Cutting a stylish dash, the Terron looks unique and weighs a reasonable 260g (56-59cm), which compares well with similarly specced competition. Its strength comes from the Carbo Wing reinforcing structure, which uses carbon and fibreglass to create a tough shell extending around half of the helmet.
This allows the Terron to have 24 vents (though Cratoni state 22). The central ones are very generous, with good sized exhaust vents behind to expel heat. The outer ribs are cloaked by an inmoulded shell but it doesn’t extend to the underside of the helmet, leaving it vulnerable to accidental damage.
Cratoni’s Anatomic Fitting System cradle has three small height adjustments, controlled one-handed with a central rotary wheel.
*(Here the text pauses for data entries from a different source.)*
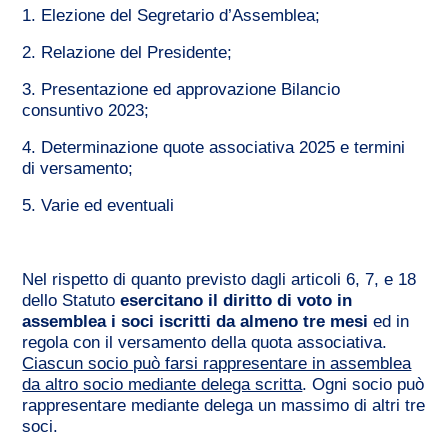
1. Elezione del Segretario d’Assemblea;
2. Relazione del Presidente;
3. Presentazione ed approvazione Bilancio
consuntivo 2023;
4. Determinazione quote associativa 2025 e termini
di
versamento;
5. Varie ed eventuali
Nel rispetto di quanto previsto dagli articoli 6, 7, e 18
dello Statuto
esercitano il diritto di voto in
assemblea i soci iscritti da almeno tre mesi
ed in
regola con il versamento della quota associativa.
Ciascun socio può farsi rappresentare in assemblea
da altro socio mediante delega scritta
. Ogni socio può
rappresentare mediante delega un massimo di altri tre
soci.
Although the heights are limited, the rear cradle is well placed.
The webbing straps have effective cam-lock clips for easy adjustability and are anchored at three points. Security is good, the cradle doing a decent job of holding the helmet in place before you fasten the chinstrap.
The oval shape may not suit rounder heads, but even though the shell’s overall look is quite compact, it maintains excellent airflow through its wide inner channels. In fact, the minimal shell and Coolmax pads have relatively little contact with the scalp, which combined with the gale blowing through the oversized vents removed heat almost as soon as it was created.
Quality of finish is good, apart from a couple of small gaps between the carbon and polystyrene core, and minor abrasion to the webbing straps where they enter the shell.